We are just about packed up for our first extended trip with our 21 rs. Knock on wood but We think we have all of the bugs out and she's ready to roll. We have our own business (print shop) and this is our second summer vacation in 15 years. Been working our hineys off all week to get all the orders out. We're leaving Friday (29th) and coming back Thursday the 5th. We love Lake Erie and hope the weather is going to be good. Taking the grandson and will go to Henry ford Museum one day. It's only an hour away. Hope we see some more OB's.

Everyone have a great 4th and be safe.

cya Aunt B


----------



## RizFam (Feb 25, 2006)

Have a fun & be safe.









Tami


----------



## skippershe (May 22, 2006)

Have a wonderful trip...Sounds like you need it!

Safe travels


----------



## moops (Jun 17, 2007)

Good luck on your first trip to Maymee Bay SP. We are going to try to get one of the nonreservable sites tomorrow, and if we are successfull we'll be staying Fri and Sat nights. We have a brand new 23 rs and camped in it for the first time last weekend at Bay City MI.
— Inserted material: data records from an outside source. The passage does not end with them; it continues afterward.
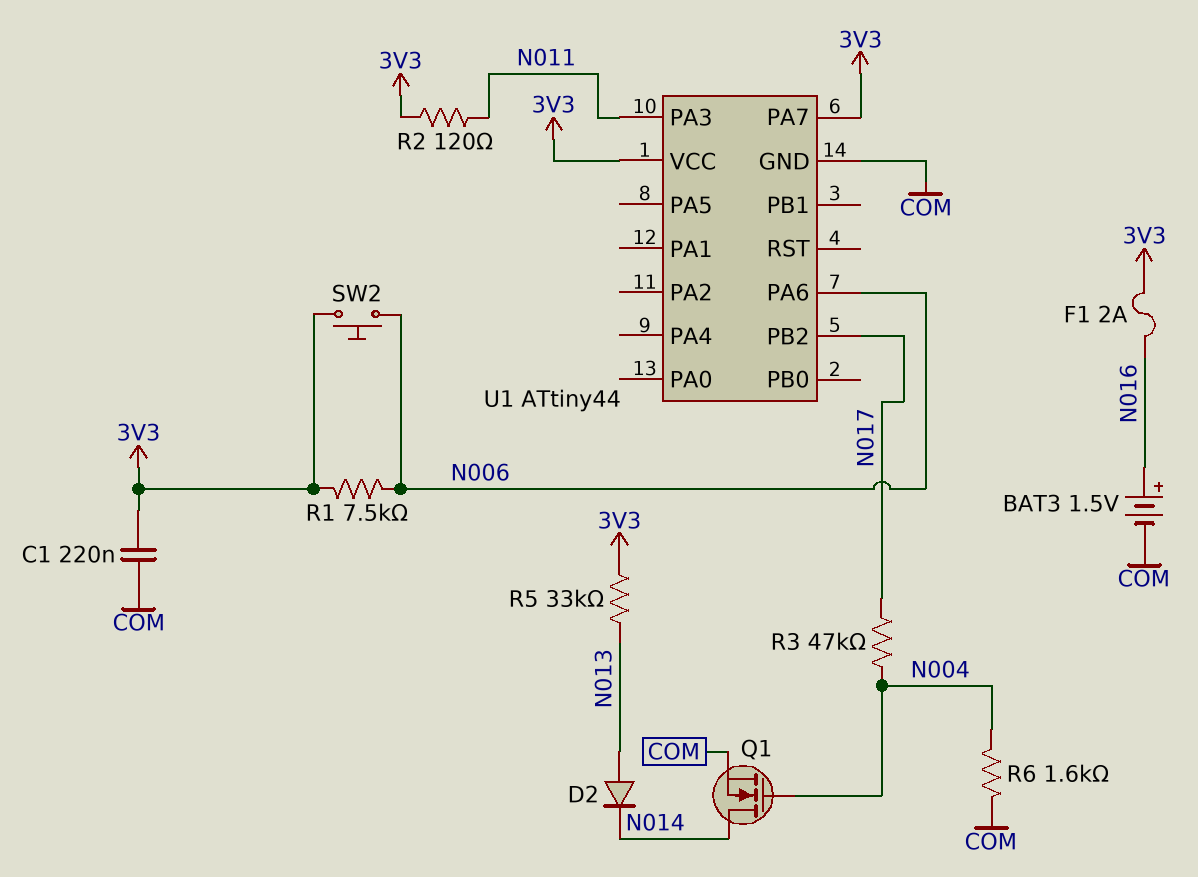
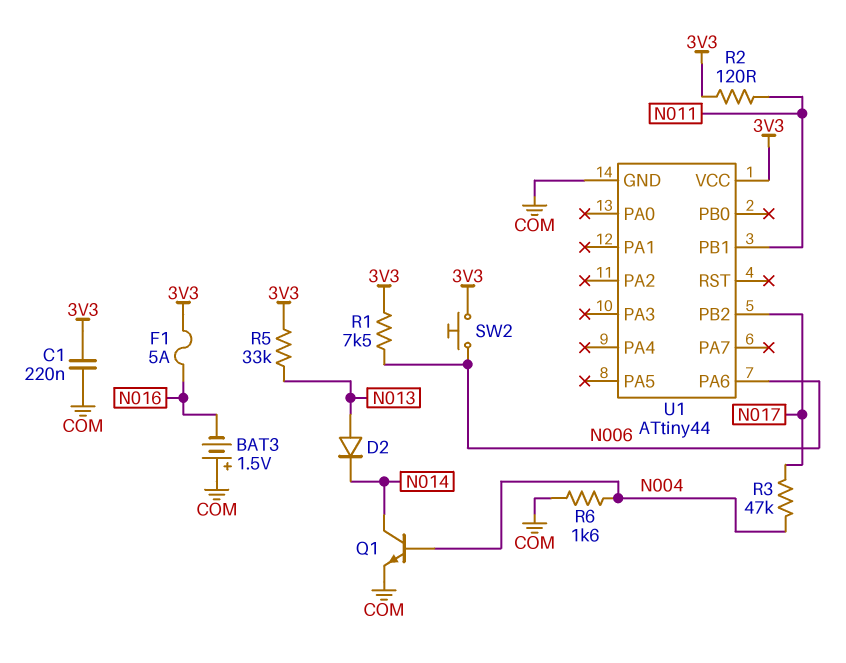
BAT3: 1.5V (plus N016, minus COM) -> 1.5V (plus COM, minus N016)
F1: 2A (3V3, N016) -> 5A (3V3, N016)
Q1: NMOS (G N004, D N014, S COM) -> NPN (B N004, C N014, E COM)
U1 pin PA3: N011 -> none
U1 pin PA7: 3V3 -> none
U1 pin PB1: none -> N011

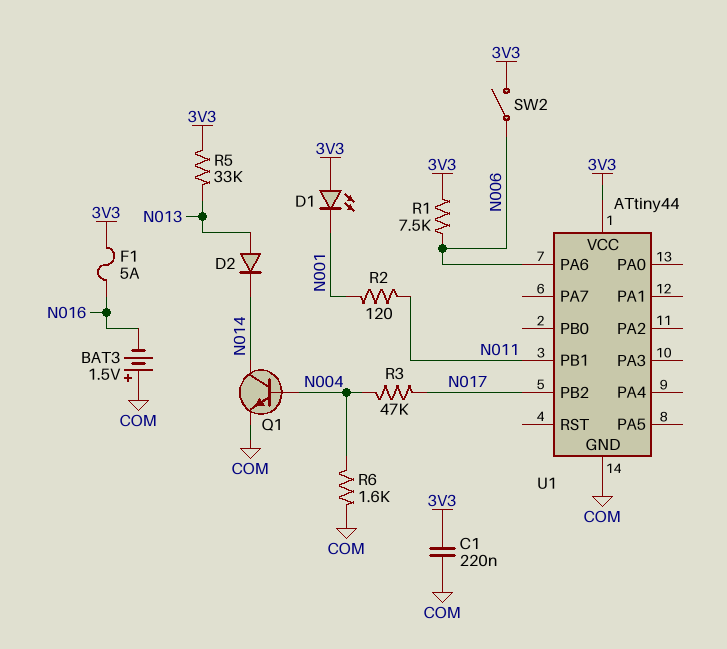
D1: none -> LED (A 3V3, K N001)
R2: 120 (3V3, N011) -> 120 (N001, N011)
SW2: button (3V3, N006) -> switch (3V3, N006)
We had such a wonderful time that my wife wants to go again this weekend (unplanned of course!). The difference from popup camping to the 23rs is night and day and we could not be more pleased.

If we are lucky enough to get a site, we will look for you sometime this weekend. Make sure you get to go over the new Maumee River Bridge. It just opened last weekend and is spectacular to see. The center suspension column lights up at night. Also, the park is about 5 miles from the original Tony Packo's restuarant. A great spot to visit.

Have a fun trip!


----------



## Aunt B (Apr 30, 2007)

moops said:


> Good luck on your first trip to Maymee Bay SP. We are going to try to get one of the nonreservable sites tomorrow, and if we are successfull we'll be staying Fri and Sat nights. We have a brand new 23 rs and camped in it for the first time last weekend at Bay City MI.
> 
> We had such a wonderful time that my wife wants to go again this weekend (unplanned of course!). The difference from popup camping to the 23rs is night and day and we could not be more pleased.
> 
> ...


Hey moops getting ready to go and saw your message. We have a 21 rs tv is a GMC Savanna van. We'll be at site 70. Look for our sign out front. The Alleys' New Albany Ohio.

We're definately hooked. This is our 6th time out since April 28th when we picked up our new 21 rs.
Hope to cyou up there.

Aunt B, Dave and grandson Hunter


----------



## renegade21rs (Oct 8, 2006)

Maumee Bay State Park is awesome! Stayed there fora week a few years ago. Have not been back there since they started taking reservations, though. Don't forget to visit the Veterans' Glass City Skyway! It opened last Sunday. It is an impressive bridge; the largest single road project in Ohio Department of Transportation history.


----------



## moops (Jun 17, 2007)

Well, we weren't able to get a site till Sunday. So we will be on site 197 from Sun afternoon till Tues.
We will look you up then.


----------



## Aunt B (Apr 30, 2007)

moops said:


> Well, we weren't able to get a site till Sunday. So we will be on site 197 from Sun afternoon till Tues.
> We will look you up then.










Hey Moops,

Nice meeting you both. We had a great time. By the time we made it up to your site you were gone. Ran into some other Outbacks but none were members of OB'ers. Went to Tony Packo's and of course across the new bridge going and coming from the HF Museum. Couldn't have ordered better weather if were next to the Man Himself. All in all I give the park a 10 and will be back there someday. Again nice metting you and hope all is well for you.

Thanks,

Aunt B


----------